### Your objective
Copy exactly the lines of the records below, and only those lines, beginning with the line that contains "Profețiile timpului" and ending with the line that contains "Lamination à sec, lamination sans solvant".

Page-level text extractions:
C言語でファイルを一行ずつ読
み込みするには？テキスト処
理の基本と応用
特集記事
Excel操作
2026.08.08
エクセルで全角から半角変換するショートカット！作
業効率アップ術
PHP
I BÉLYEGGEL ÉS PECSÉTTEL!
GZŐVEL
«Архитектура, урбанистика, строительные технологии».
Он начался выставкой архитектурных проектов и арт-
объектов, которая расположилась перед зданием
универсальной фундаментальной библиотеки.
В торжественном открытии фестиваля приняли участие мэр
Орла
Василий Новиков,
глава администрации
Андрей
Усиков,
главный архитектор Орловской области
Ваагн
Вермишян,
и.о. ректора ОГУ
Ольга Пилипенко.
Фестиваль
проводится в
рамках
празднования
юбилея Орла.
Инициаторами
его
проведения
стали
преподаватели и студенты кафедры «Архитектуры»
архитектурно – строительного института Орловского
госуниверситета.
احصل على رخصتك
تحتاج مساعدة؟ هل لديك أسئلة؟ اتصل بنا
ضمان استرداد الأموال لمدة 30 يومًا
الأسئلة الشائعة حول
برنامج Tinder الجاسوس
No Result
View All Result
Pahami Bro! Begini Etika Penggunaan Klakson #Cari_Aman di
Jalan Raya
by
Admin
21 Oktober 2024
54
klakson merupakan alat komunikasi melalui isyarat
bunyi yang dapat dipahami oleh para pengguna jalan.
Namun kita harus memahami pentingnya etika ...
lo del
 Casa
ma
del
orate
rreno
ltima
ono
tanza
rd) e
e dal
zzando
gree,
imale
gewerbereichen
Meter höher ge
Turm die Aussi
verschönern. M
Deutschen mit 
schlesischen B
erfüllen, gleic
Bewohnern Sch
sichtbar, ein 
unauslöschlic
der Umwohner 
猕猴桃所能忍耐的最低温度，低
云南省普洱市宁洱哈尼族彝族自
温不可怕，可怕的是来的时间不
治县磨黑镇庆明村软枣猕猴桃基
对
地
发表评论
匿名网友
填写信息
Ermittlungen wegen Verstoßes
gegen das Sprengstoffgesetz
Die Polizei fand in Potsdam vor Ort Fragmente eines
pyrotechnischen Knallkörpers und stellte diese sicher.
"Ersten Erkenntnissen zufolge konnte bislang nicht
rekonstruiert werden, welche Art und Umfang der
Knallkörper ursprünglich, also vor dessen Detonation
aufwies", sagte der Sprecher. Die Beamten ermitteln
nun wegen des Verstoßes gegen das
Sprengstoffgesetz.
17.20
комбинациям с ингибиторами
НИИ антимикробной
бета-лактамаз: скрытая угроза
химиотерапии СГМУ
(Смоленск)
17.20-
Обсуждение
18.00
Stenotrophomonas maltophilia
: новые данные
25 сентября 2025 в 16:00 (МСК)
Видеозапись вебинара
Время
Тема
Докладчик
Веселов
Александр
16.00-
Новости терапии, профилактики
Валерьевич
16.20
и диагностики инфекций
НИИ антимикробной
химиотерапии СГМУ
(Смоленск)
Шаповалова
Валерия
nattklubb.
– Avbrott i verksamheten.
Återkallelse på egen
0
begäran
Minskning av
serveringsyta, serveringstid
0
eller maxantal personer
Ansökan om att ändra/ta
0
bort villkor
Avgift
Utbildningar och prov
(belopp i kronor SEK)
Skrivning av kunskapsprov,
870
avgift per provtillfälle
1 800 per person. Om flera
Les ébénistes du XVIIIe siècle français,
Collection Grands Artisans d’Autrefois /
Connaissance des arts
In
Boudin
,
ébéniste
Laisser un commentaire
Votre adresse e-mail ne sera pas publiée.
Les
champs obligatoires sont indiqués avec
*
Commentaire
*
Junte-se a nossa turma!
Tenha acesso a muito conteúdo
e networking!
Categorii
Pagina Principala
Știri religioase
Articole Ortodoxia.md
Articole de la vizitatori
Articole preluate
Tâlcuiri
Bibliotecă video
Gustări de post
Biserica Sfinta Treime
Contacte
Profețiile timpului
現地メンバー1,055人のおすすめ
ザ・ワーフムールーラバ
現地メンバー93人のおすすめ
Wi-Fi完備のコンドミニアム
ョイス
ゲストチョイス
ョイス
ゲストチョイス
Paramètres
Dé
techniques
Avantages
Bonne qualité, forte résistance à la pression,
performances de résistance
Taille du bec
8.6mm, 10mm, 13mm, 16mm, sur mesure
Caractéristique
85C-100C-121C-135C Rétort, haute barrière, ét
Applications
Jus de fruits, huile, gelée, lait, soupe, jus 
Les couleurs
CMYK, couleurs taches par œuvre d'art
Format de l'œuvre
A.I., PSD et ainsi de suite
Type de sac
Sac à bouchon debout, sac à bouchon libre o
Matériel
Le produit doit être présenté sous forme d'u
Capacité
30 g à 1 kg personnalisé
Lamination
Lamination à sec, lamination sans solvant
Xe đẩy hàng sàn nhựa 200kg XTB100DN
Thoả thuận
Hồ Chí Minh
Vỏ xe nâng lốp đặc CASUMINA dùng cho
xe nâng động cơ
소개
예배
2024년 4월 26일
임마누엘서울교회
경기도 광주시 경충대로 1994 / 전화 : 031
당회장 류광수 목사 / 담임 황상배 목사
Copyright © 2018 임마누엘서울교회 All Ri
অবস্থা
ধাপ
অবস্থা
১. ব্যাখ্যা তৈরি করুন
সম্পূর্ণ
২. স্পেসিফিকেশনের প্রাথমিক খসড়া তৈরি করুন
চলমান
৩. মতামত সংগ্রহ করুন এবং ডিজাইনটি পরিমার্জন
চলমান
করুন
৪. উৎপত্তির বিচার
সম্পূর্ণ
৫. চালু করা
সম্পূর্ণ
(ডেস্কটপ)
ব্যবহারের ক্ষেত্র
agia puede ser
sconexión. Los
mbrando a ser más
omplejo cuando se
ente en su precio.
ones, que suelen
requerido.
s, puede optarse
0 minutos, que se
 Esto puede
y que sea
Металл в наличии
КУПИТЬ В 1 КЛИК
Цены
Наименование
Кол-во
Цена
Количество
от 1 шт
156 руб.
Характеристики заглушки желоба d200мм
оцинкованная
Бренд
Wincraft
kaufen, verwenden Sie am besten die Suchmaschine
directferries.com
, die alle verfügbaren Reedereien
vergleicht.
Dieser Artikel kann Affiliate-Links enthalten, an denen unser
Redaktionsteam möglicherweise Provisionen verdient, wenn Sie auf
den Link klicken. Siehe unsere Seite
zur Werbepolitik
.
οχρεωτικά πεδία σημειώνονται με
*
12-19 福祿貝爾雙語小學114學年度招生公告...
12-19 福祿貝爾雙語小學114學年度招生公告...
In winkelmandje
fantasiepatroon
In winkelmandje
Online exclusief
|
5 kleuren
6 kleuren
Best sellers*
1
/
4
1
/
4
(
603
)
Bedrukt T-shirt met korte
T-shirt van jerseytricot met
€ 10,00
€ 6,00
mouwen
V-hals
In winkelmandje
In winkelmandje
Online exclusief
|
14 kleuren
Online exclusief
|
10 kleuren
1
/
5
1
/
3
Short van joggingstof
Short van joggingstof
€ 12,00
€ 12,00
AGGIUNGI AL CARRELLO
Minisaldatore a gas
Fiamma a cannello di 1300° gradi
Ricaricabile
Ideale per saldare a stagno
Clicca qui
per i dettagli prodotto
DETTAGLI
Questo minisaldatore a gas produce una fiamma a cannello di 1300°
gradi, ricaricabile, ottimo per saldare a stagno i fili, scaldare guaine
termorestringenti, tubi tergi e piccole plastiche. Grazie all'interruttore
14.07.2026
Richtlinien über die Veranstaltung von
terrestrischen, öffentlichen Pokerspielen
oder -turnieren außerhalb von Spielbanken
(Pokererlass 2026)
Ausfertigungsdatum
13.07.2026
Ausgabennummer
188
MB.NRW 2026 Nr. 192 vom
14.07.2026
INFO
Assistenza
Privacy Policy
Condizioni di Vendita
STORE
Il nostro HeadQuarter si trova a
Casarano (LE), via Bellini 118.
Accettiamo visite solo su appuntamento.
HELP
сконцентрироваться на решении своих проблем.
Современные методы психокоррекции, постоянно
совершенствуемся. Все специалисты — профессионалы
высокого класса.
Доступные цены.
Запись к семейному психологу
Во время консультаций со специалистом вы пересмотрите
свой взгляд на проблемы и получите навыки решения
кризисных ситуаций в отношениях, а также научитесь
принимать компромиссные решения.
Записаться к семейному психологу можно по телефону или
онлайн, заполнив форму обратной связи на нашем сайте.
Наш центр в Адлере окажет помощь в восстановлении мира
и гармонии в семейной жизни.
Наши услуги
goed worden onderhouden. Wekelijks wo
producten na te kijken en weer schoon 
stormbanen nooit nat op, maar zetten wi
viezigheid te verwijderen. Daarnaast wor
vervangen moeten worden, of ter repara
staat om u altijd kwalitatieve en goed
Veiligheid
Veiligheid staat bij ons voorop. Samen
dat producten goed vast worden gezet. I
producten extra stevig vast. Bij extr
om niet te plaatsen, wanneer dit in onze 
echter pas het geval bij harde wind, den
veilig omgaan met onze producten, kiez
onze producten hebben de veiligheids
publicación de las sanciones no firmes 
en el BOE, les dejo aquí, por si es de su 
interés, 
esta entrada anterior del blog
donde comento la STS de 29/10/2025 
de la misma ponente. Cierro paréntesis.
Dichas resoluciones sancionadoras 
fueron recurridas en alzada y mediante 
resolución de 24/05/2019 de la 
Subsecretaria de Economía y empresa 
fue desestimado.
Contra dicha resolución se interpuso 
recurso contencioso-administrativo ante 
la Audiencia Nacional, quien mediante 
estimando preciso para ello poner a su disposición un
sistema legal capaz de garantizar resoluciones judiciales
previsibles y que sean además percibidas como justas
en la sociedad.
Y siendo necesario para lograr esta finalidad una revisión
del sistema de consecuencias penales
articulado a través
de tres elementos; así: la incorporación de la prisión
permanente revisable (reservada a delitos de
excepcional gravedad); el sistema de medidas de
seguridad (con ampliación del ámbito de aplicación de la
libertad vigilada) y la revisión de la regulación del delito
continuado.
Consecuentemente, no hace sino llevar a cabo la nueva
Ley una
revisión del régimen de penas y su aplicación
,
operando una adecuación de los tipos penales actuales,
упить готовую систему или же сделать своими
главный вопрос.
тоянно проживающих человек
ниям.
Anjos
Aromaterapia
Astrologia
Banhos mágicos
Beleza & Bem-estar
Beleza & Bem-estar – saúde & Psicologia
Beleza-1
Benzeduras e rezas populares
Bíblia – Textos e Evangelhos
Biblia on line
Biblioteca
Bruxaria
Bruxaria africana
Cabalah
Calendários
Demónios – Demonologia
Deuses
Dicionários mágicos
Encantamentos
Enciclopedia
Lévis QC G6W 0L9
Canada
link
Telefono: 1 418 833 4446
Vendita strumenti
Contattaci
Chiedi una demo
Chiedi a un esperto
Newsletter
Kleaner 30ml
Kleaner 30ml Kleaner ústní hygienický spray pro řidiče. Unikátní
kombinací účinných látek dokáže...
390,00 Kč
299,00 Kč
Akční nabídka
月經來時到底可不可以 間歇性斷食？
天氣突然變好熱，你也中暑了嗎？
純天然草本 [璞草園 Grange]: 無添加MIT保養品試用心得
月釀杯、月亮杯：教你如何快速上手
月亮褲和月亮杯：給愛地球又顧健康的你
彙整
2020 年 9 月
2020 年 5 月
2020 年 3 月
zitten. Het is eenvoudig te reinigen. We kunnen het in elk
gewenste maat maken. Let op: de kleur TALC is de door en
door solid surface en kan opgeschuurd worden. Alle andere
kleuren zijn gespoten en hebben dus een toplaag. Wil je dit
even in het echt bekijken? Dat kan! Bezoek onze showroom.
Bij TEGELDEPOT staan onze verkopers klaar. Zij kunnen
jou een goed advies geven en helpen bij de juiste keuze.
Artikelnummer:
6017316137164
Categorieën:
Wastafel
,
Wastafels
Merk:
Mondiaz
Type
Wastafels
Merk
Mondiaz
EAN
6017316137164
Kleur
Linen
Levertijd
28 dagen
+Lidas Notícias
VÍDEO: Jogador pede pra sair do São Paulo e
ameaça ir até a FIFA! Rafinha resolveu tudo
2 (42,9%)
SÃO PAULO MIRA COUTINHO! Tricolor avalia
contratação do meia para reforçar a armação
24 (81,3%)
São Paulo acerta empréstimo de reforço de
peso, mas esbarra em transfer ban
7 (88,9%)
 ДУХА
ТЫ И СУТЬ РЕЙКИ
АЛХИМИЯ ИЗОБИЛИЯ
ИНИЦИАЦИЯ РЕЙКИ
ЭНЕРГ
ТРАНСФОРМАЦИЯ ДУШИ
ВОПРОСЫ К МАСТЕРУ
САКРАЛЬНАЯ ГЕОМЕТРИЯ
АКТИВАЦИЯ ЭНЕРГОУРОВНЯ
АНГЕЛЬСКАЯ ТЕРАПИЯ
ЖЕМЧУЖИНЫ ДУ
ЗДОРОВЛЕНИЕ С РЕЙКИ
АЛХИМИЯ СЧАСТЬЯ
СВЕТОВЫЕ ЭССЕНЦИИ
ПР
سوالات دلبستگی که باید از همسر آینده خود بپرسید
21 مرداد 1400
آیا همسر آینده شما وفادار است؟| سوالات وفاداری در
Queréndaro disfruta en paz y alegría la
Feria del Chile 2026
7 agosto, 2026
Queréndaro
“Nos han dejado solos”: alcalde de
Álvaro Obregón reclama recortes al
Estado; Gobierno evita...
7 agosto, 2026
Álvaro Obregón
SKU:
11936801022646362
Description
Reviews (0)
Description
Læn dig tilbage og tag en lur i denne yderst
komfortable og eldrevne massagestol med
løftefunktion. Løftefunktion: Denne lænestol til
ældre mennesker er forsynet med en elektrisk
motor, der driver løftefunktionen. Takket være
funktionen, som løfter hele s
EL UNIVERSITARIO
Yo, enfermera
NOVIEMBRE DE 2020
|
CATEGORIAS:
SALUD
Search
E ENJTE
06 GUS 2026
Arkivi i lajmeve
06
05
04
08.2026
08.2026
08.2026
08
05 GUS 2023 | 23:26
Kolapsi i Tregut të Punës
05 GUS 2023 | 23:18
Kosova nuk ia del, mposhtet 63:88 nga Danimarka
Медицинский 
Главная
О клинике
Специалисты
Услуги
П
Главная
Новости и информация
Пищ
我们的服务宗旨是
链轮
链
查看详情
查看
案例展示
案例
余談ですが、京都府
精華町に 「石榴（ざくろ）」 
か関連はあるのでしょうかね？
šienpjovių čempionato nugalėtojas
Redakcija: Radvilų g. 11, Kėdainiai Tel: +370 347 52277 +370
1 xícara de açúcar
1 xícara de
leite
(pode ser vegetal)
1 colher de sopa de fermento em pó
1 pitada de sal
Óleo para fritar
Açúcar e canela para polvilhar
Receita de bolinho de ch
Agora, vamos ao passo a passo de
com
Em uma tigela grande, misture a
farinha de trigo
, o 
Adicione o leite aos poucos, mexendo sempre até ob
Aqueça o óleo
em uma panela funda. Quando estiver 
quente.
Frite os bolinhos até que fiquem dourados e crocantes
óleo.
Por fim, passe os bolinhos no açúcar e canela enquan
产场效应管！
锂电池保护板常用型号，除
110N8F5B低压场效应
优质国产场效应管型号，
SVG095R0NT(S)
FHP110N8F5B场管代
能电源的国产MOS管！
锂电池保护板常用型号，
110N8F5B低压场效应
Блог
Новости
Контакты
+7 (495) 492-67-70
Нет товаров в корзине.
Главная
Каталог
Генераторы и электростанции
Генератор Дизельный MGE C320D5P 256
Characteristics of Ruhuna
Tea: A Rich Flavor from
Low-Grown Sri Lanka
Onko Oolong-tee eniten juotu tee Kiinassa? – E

### Solution for this problem
Profețiile timpului
現地メンバー1,055人のおすすめ
ザ・ワーフムールーラバ
現地メンバー93人のおすすめ
Wi-Fi完備のコンドミニアム
ョイス
ゲストチョイス
ョイス
ゲストチョイス
Paramètres
Dé
techniques
Avantages
Bonne qualité, forte résistance à la pression,
performances de résistance
Taille du bec
8.6mm, 10mm, 13mm, 16mm, sur mesure
Caractéristique
85C-100C-121C-135C Rétort, haute barrière, ét
Applications
Jus de fruits, huile, gelée, lait, soupe, jus 
Les couleurs
CMYK, couleurs taches par œuvre d'art
Format de l'œuvre
A.I., PSD et ainsi de suite
Type de sac
Sac à bouchon debout, sac à bouchon libre o
Matériel
Le produit doit être présenté sous forme d'u
Capacité
30 g à 1 kg personnalisé
Lamination
Lamination à sec, lamination sans solvant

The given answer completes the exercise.